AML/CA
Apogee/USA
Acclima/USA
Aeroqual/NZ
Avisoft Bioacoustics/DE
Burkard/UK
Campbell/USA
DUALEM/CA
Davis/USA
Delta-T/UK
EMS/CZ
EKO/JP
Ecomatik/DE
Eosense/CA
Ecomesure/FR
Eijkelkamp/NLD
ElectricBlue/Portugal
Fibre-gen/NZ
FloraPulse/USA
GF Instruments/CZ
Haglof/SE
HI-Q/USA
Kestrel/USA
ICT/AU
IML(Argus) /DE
::::
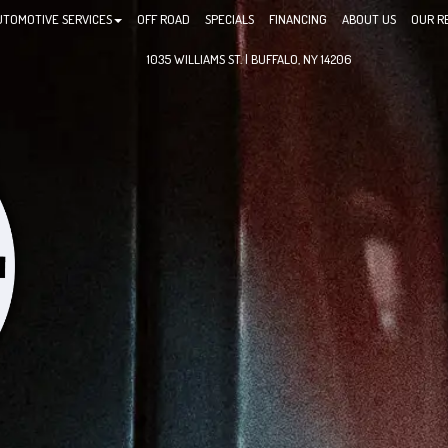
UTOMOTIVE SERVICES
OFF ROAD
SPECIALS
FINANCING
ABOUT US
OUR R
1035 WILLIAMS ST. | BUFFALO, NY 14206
::::
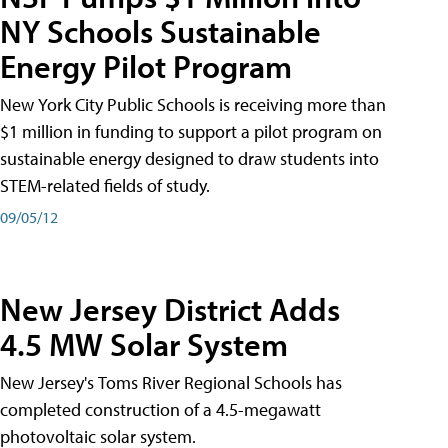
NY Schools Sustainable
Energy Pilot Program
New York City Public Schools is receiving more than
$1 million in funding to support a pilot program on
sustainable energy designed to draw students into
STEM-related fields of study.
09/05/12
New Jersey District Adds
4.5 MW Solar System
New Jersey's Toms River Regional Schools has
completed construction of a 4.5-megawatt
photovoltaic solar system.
::::
What lines in the records above include the string "Jersey"? Copy each one.

Exercise output.
New Jersey District Adds
New Jersey's Toms River Regional Schools has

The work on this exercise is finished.